### DATA FOR ANALYSIS:
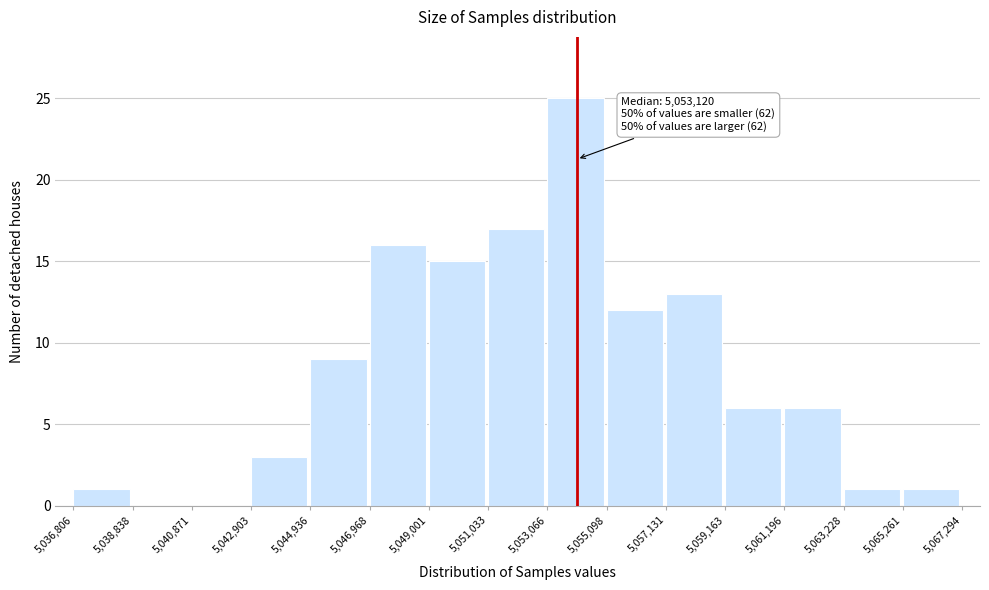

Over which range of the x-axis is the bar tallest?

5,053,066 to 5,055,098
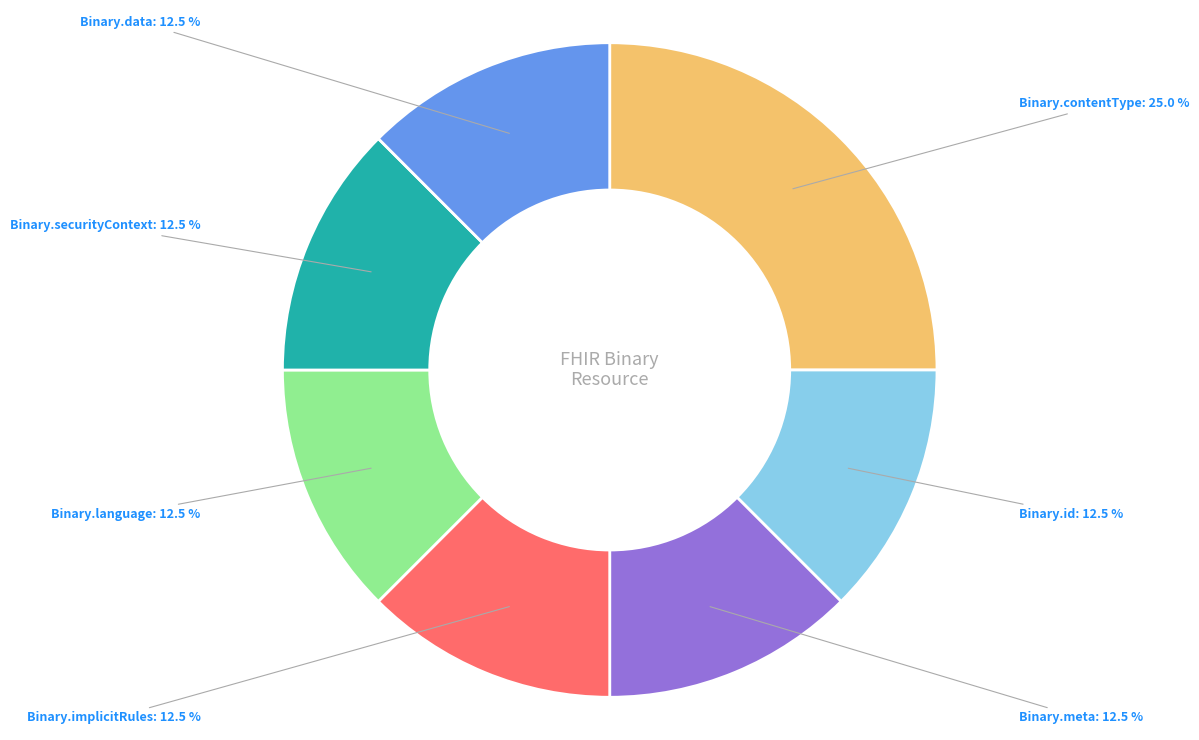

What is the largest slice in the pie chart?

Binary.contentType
...
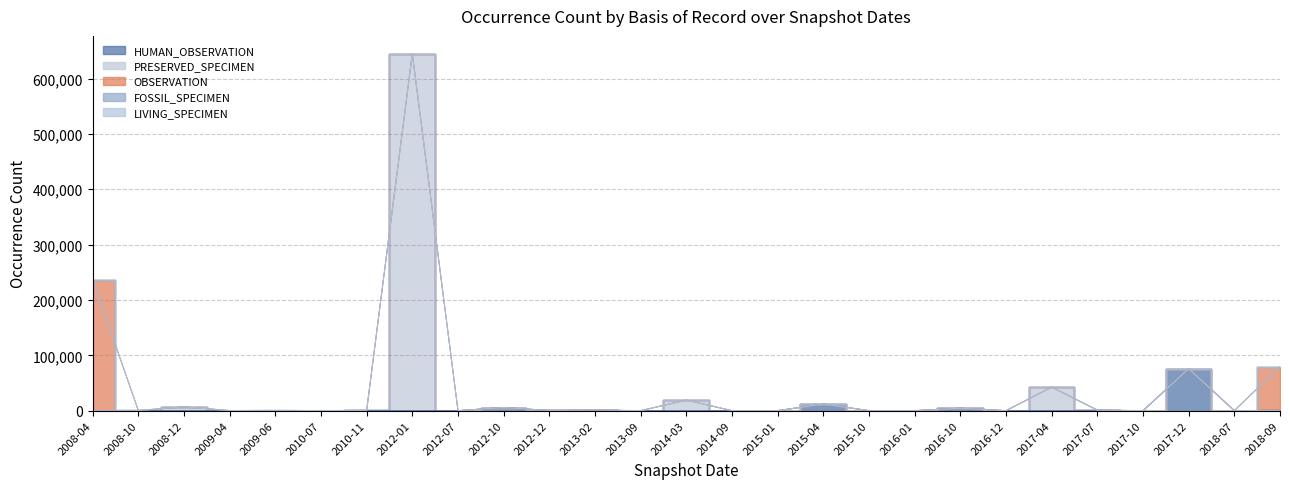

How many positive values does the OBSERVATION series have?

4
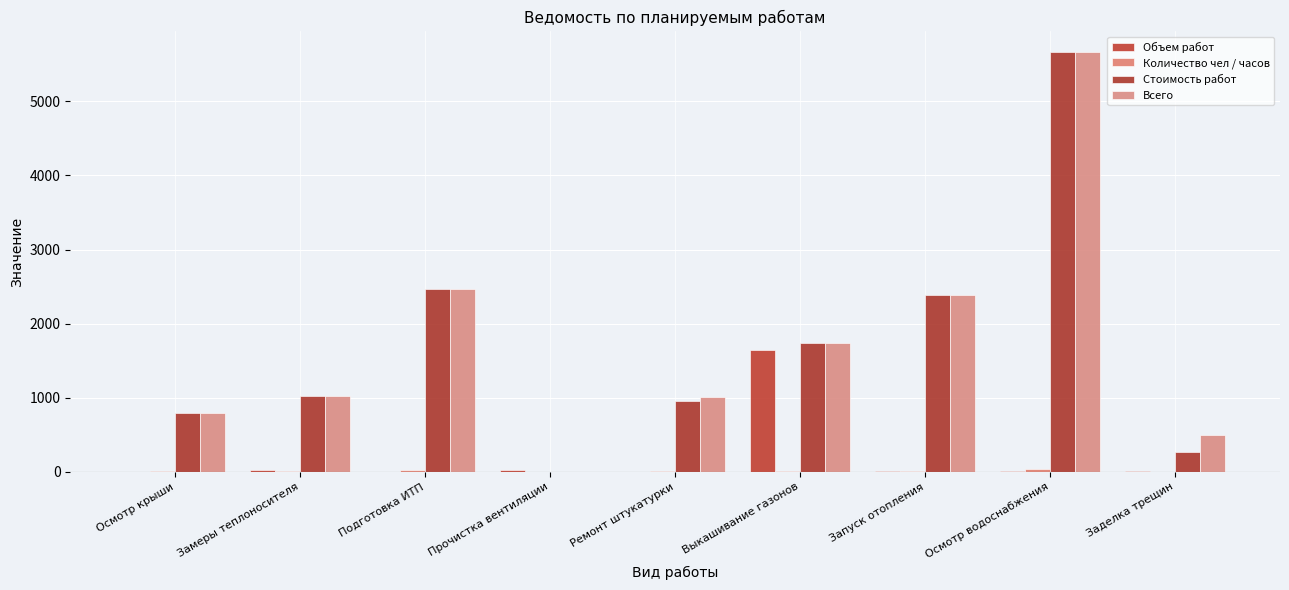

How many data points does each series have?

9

### THE TASK:
Copy the records above from the line with "Over which range" up to and including the line with "What is the largest slice in the pie chart?". Leave the pictures out.

### TASK RESULT:
Over which range of the x-axis is the bar tallest?

5,053,066 to 5,055,098

What is the largest slice in the pie chart?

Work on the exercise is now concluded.